MPs discussing Petrus gift to Muscat should declare Fenech relationship, Cassola says

MPs discussing Petrus gift ethics complaint should delcare past relationships with Tumas magnate Yorgen Fenech, independent candidate says

Party time: Muscat lets his hair down at a private bash he held at Girgenti
Party time: Muscat lets his hair down at a private bash he held at Girgenti

A parliamentary committee will today discuss a report by the Commissioner for Standards into Public Life, dealing with the gift of bottles of Petrus wine to the former prime minister Joseph Muscat by Yorgen Fenech. 

The complaint was filed by the independent candidate Arnold Cassola after it emerged that the alleged mastermind behind the assassination of Daphne Caruana Galizia, had gifted the wine bottles to Muscat on his birthday. 

Although the investigation has been concluded, the report has not been published by commissioner Goerge Hyzler, and instead will be discussed in the committee of MPs at 2pm. 
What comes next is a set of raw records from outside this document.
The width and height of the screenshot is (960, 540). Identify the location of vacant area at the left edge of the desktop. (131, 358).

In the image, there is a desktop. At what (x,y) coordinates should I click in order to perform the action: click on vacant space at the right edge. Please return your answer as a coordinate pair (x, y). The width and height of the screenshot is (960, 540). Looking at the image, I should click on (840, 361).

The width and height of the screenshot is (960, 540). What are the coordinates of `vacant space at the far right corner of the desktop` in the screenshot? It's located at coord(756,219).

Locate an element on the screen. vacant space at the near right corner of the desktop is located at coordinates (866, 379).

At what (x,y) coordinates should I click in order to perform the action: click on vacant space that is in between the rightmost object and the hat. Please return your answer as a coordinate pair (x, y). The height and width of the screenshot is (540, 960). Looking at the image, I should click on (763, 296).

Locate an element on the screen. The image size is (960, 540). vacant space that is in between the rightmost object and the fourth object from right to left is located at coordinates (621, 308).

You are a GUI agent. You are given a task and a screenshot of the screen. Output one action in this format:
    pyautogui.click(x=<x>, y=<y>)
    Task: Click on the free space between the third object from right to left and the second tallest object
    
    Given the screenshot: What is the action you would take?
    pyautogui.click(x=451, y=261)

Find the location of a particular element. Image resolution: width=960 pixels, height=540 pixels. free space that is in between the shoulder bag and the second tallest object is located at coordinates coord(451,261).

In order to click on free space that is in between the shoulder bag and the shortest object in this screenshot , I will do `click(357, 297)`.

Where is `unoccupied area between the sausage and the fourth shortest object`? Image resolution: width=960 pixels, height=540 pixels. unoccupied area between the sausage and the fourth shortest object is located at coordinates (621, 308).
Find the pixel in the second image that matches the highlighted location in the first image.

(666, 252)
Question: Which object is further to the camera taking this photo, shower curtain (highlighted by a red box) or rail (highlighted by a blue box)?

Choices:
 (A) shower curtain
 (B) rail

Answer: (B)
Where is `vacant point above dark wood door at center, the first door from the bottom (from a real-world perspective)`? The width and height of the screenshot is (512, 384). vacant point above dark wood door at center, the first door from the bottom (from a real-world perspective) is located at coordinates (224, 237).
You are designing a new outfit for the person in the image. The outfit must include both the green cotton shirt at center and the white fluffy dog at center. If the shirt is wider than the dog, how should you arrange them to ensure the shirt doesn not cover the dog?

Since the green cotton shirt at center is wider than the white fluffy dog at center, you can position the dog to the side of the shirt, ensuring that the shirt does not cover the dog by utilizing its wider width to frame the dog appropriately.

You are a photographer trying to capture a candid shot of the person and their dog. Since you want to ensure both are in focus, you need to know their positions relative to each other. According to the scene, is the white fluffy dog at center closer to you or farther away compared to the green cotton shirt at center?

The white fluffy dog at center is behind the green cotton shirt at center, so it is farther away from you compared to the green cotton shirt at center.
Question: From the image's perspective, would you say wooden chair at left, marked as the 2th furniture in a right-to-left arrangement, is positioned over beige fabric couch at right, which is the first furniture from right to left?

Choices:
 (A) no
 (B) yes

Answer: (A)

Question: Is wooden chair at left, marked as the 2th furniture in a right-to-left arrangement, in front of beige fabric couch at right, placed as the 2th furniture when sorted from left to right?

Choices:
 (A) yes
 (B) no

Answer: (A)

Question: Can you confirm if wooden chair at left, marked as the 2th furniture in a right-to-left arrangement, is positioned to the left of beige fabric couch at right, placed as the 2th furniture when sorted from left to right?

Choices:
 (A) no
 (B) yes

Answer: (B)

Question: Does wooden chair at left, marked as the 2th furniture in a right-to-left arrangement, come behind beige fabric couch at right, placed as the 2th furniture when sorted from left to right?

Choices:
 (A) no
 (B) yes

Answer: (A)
The committee will be led by Speaker Anglu Farrugia and includes justice minster Edward Zammit Lewis, home affairs minister Byron Camilleri, and Nationalist MPs Karol Aquilina and Carmelo Mifsud Bonnici. 

“Despite being the person who asked for the investigation, I have been left in the dark regarding the outcome of such investigation,” Cassola said. “This fact alone leads me to believe that the report contains very important considerations on the conduct of politics in our country.” 

Cassola said it was no joke that the country faced a scenario in which a sitting PM socialised with and was in SMS communication with Yorgen Fenech, the owner of the Dubai offshore company 17 Black, identified as a target client of secret Panama companies opened by Muscat’s former chief of staff Keith Schembri and a childhood friend of Schembri. 

“Five men have today the responsibility of deciding whether the necessary clean-up of our rotten political system, based on the incestuous relationship between dirty business interests and dirty politicians, is set in motion, or actually reinforced. It is a serious responsibility that will decide the future moral, or immoral, compass of our country.” 

Cassola also added that the five MPs should declare whether they have any conflict of interest by having had some form of relationship at all with the Tumas magnate, as from the moment he was outed as the owner of 17 Black in November 2018.

Yorgen Fenech was one of Joseph Muscat’s guests at a party held at the Prime Minister’s Girgenti residence last February, The Times had reported, where he gifted him fine wine worth thousands of euros.

The February party at Girgenti Palace made headlines after a video was leaked on WhatsApp showing Muscat and his wife Michelle leading guests in chanting an old Labour Party anthem.

The Times said Fenech gifted the prime minister three bottles of the premier Bordeaux red wine, Pétrus; one of the bottles was a 1974 vintage, the prime minister’s birth year, while the other two bottles – both 2007 vintages – mark the year Muscat’s twin daughters were born. The three bottles could cost around €5,800 if purchased online.

A spokesperson for the OPM had said that the Malta Security Services had told the PM that the Fenechs should not be excluded from the list of invitees for the Prime Minister’s birthday party, “for which the couple attended briefly.”

Muscat knew that Fenech was a suspect in the Caruana Galizia case since at least May 2018, when he signed a warrant allowing the Malta Security Service to tap the businessman’s phone.